**EXERCISE GOAL:** Please count the lines below that contain the string "wind", and reply with only that number.
[RECORDS PROVIDED]
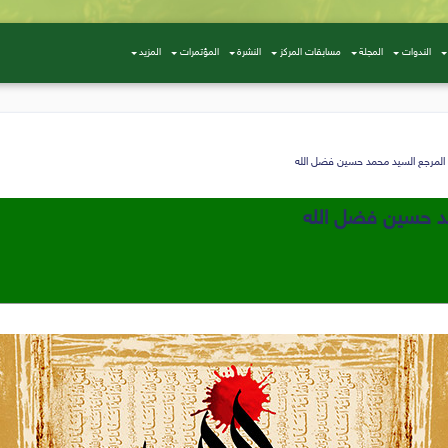
الندوات
المجلة
مسابقات المركز
النشرة
المؤتمرات
المزيد
ة المرجع السيد محمد حسين فضل الله
حمد حسين فضل الله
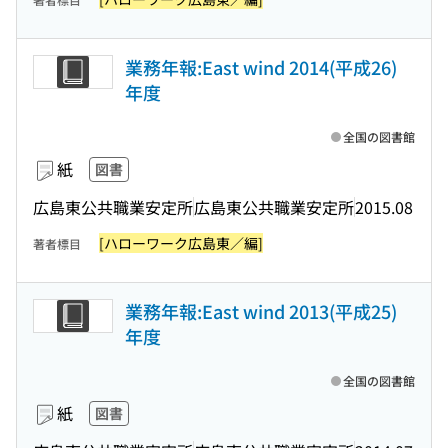
業務年報:East wind 2014(平成26)
年度
全国の図書館
紙
図書
広島東公共職業安定所
広島東公共職業安定所
2015.08
[ハローワーク広島東／編]
著者標目
業務年報:East wind 2013(平成25)
年度
全国の図書館
紙
図書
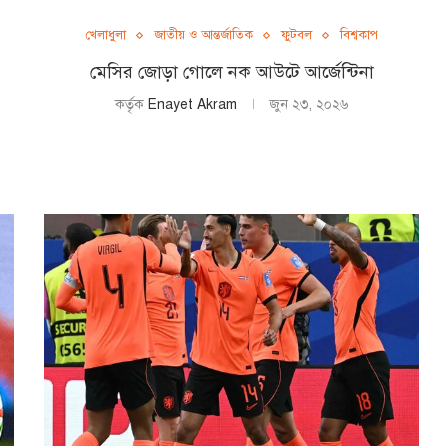
খেলাধুলা
জাতীয় ও আন্তর্জাতিক
ফুটবল
বিশ্বকাপ
মেসির জোড়া গোলে নক আউটে আর্জেন্টিনা
কর্তৃক
Enayet Akram
জুন ২৩, ২০২৬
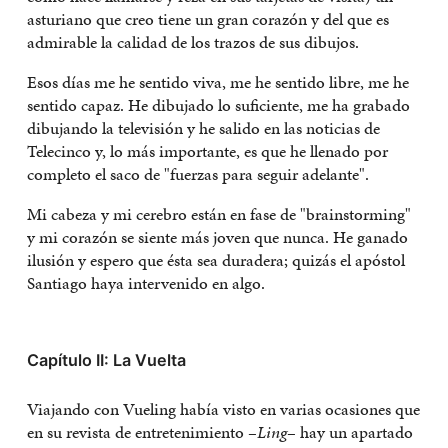
asturiano que creo tiene un gran corazón y del que es
admirable la calidad de los trazos de sus dibujos.
Esos días me he sentido viva, me he sentido libre, me he
sentido capaz. He dibujado lo suficiente, me ha grabado
dibujando la televisión y he salido en las noticias de
Telecinco y, lo más importante, es que he llenado por
completo el saco de "fuerzas para seguir adelante".
Mi cabeza y mi cerebro están en fase de "brainstorming"
y mi corazón se siente más joven que nunca. He ganado
ilusión y espero que ésta sea duradera; quizás el apóstol
Santiago haya intervenido en algo.
Capítulo II: La Vuelta
Viajando con Vueling había visto en varias ocasiones que
en su revista de entretenimiento –
Ling
– hay un apartado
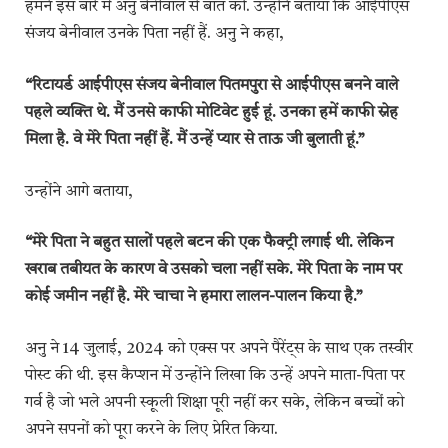
हमने इस बारे में अनु बेनीवाल से बात की. उन्होंने बताया कि आईपीएस
संजय बेनीवाल उनके पिता नहीं हैं. अनु ने कहा,
“रिटायर्ड आईपीएस संजय बेनीवाल पितमपुरा से आईपीएस बनने वाले
पहले व्यक्ति थे. मैं उनसे काफी मोटिवेट हुई हूं. उनका हमें काफी स्नेह
मिला है. वे मेरे पिता नहीं हैं. मैं उन्हें प्यार से ताऊ जी बुलाती हूं.”
उन्होंने आगे बताया,
“मेरे पिता ने बहुत सालों पहले बटन की एक फैक्ट्री लगाई थी. लेकिन
खराब तबीयत के कारण वे उसको चला नहीं सके. मेरे पिता के नाम पर
कोई जमीन नहीं है. मेरे चाचा ने हमारा लालन-पालन किया है.”
अनु ने 14 जुलाई, 2024 को एक्स पर अपने पैरेंट्स के साथ एक तस्वीर
पोस्ट की थी. इस कैप्शन में उन्होंने लिखा कि उन्हें अपने माता-पिता पर
गर्व है जो भले अपनी स्कूली शिक्षा पूरी नहीं कर सके, लेकिन बच्चों को
अपने सपनों को पूरा करने के लिए प्रेरित किया.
[/RECORDS PROVIDED]
**TASK OUTPUT:** 2